I’ve experienced few issues with bigger datasets and multi-gpu training. If these are not known issues, I can also create more detailed issues later when I’ve some time (unfortunately I forgot to copy my logs before terminating my instance). Most of these probably are not directly OpenNMT issues but maybe it makes sense to see whether there is a workaround for these.
Running train.lua with LUAJIT I got fatal errors (out of memory) from multiple threads. I guess this is the max 2gb table limit in LUAJIT but I’m far from LUA expert so this is just a guess.

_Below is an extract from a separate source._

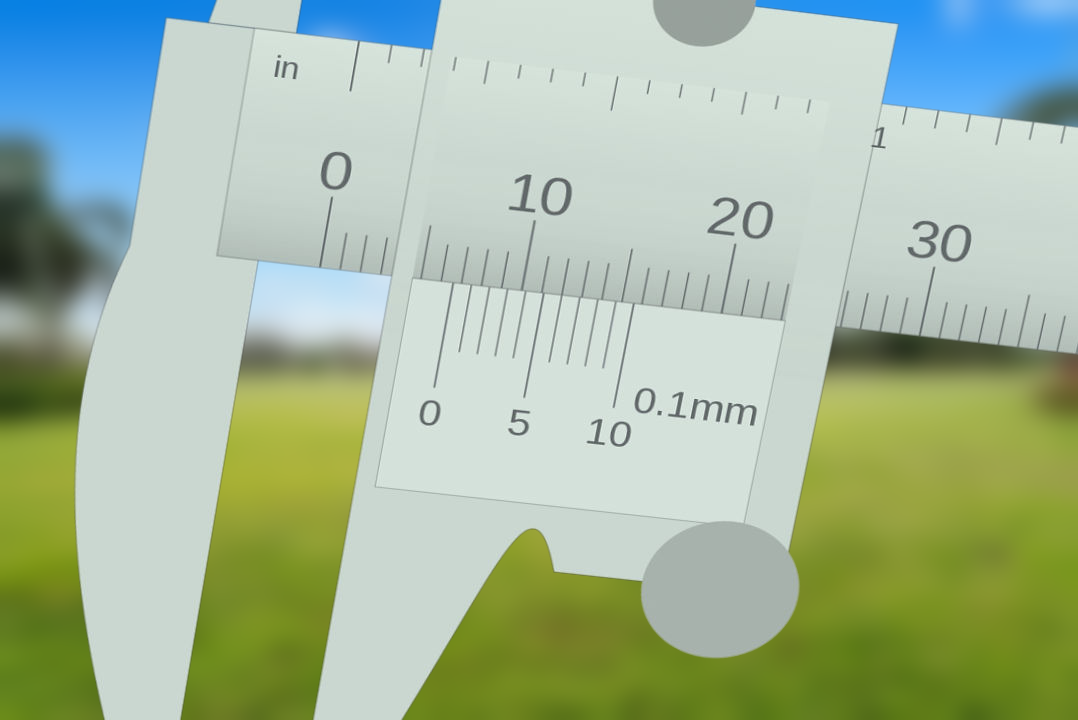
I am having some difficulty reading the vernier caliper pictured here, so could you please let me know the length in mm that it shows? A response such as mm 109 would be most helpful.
mm 6.6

I’ve used AWS p2.8xlarge (a lot of memory and 8 gpu’s so hardware shouldn’t be the issue here). I read somewhere that instead of tables, you could use torch tensors which supposedly don’t have this limit.
Loading model with LUA 5.2 is slow. LUAJIT is a tad faster but not enough. I’m not sure is this OpenNMT issue but it takes almost an hour to load my training model. I’m not familiar how torch / OpenNMT loads these so I have no idea whether this could be optimized. Is it possible to e.g. use multiple threads here?

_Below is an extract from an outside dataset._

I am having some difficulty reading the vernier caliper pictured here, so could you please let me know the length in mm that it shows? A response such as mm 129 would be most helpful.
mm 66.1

Preprocessing takes also long time. I wonder could this also benefit from concurrency?
NCCL seems to require LUAJIT (I experienced this: https://github.com/ngimel/nccl.torch/issues/6) so when running with LUA 5.2, NCCL cannot be used. So I guess it’s important to get LUAJIT to work also because of this.
Unfortunately I have only little experience of LUA so I can’t provide more details. Anyway I’m able to train with LUA 5.2 and -no_nccl. I just wonder how much no_nccl slows things down?